There were 182 patients with Covid-19 in intensive care units on Saturday afternoon, the most in eight days. The ICU tally rose by three in a day after accounting for new admissions, discharges and deaths, the LCPS said. Apart from them, another 1,368 people with the coronavirus disease were in regular care wards, 37 fewer than on Friday.

That put the Dutch hospital total at 1,550, a net daily decrease of 2 percent. However, the total remained about 5 percent higher compared to last Saturday. A similar increase would put the figure at 1,640.

Hospitals admitted 211 patients with the disease in the past 24 hours, including 21 people sent directly to intensive care. On average, hospitals admitted 193 patients each of the past seven days, 1 percent fewer than the previous week.

Data from the RIVM showed that 33,629 people were diagnosed with the coronavirus infection between Friday and Saturday morning. However there were significant outliers in the latest round of data which could be linked to the early closure of many coronavirus testing centers due to Storm Eunice.

That was the lowest total since January 18, the start of a three-week period with more infections than the health services could tabulate. It brought the seven-day moving average down 9 percent to 53,141. The average fell by 37 percent in a week.

The basic reproduction (R) value fell further to 0.91, meaning 100 people contagious with the virus infected 91 others. They then passed it on to 83 others, who then infected another 75 people. When the R-value is below 1.00, the number of infections reported should continue to fall.

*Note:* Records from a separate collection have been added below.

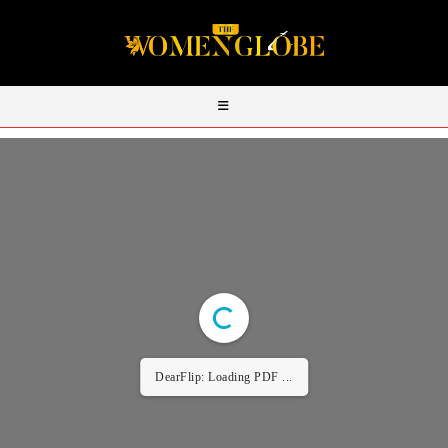
DearFlip: Loading PDF ...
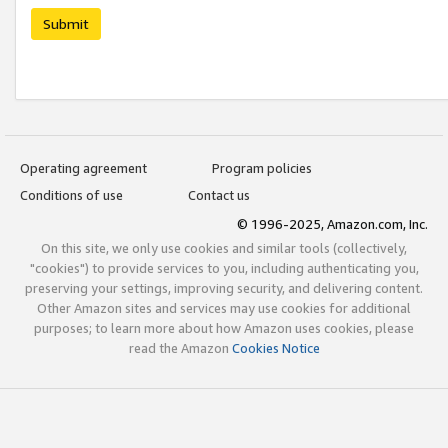
Submit
Operating agreement
Program policies
Conditions of use
Contact us
© 1996-2025, Amazon.com, Inc.
On this site, we only use cookies and similar tools (collectively,
"cookies") to provide services to you, including authenticating you,
preserving your settings, improving security, and delivering content.
Other Amazon sites and services may use cookies for additional
purposes; to learn more about how Amazon uses cookies, please
read the Amazon
Cookies Notice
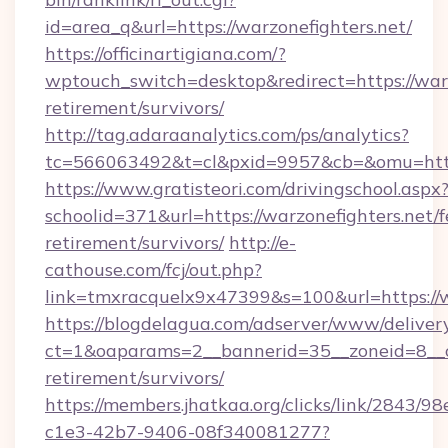
id=area_q&url=https://warzonefighters.net/
https://officinartigiana.com/?
wptouch_switch=desktop&redirect=https://warz
retirement/survivors/
http://tag.adaraanalytics.com/ps/analytics?
tc=566063492&t=cl&pxid=9957&cb=&omu=http:
https://www.gratisteori.com/drivingschool.aspx
schoolid=371&url=https://warzonefighters.net/f
retirement/survivors/
http://e-
cathouse.com/fcj/out.php?
link=tmxracquelx9x47399&s=100&url=https://w
https://blogdelagua.com/adserver/www/deliver
ct=1&oaparams=2__bannerid=35__zoneid=8__cb
retirement/survivors/
https://members.jhatkaa.org/clicks/link/2843/9
c1e3-42b7-9406-08f340081277?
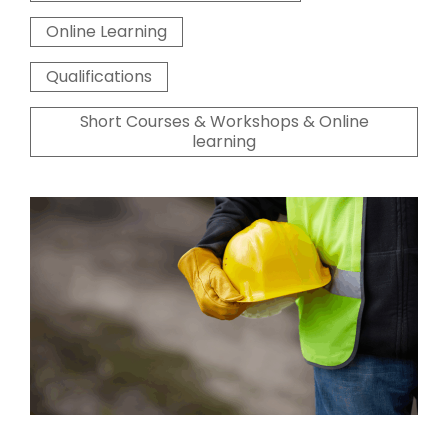
Online Learning
Qualifications
Short Courses & Workshops & Online
learning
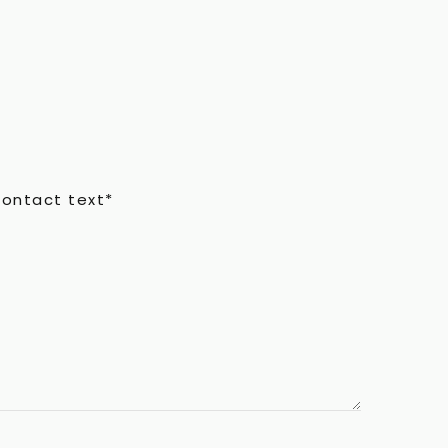
contact text*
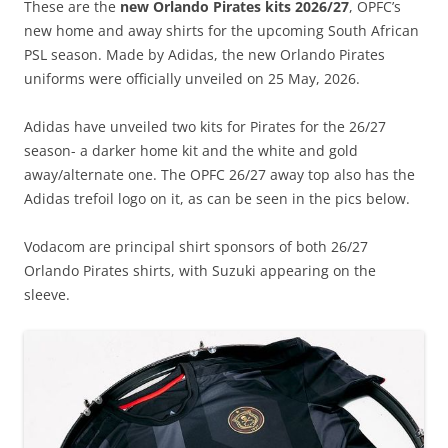
These are the
new Orlando Pirates kits 2026/27
, OPFC’s
new home and away shirts for the upcoming South African
PSL season. Made by Adidas, the new Orlando Pirates
uniforms were officially unveiled on 25 May, 2026.
Adidas have unveiled two kits for Pirates for the 26/27
season- a darker home kit and the white and gold
away/alternate one. The OPFC 26/27 away top also has the
Adidas trefoil logo on it, as can be seen in the pics below.
Vodacom are principal shirt sponsors of both 26/27
Orlando Pirates shirts, with Suzuki appearing on the
sleeve.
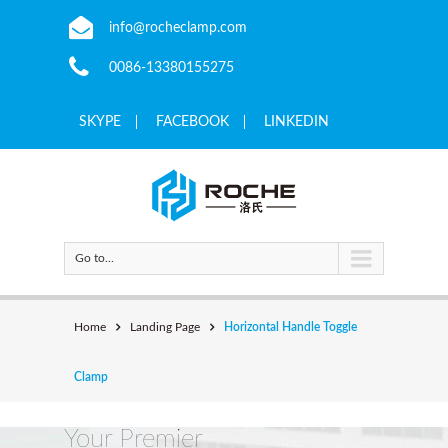
info@rocheclamp.com
0086-13380155275
SKYPE
FACEBOOK
LINKEDIN
Go to...
Home
Landing Page
Horizontal Handle Toggle
Clamp
Your Premier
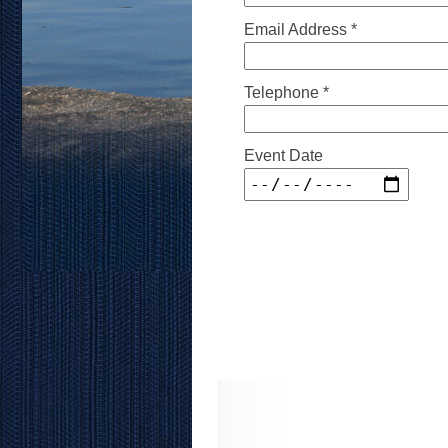
Email Address *
Telephone *
Event Date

The positivity rate ticked up slightly, with the GGD giving news of the infection to 57.1 percent of people tested between February 11-17. During that time, just under 93,000 people were tested daily.

Fewer than 700 people tested positive in Rotterdam, the first time that has happened in six weeks. Only about 250 people tested positive in Eindhoven, less than half that city’s daily average.

Amsterdam had the second-highest infection total, with 1,034, though its seven-day average is 2,090. Utrecht led all cities with 1,036 infections, 400 fewer than its average.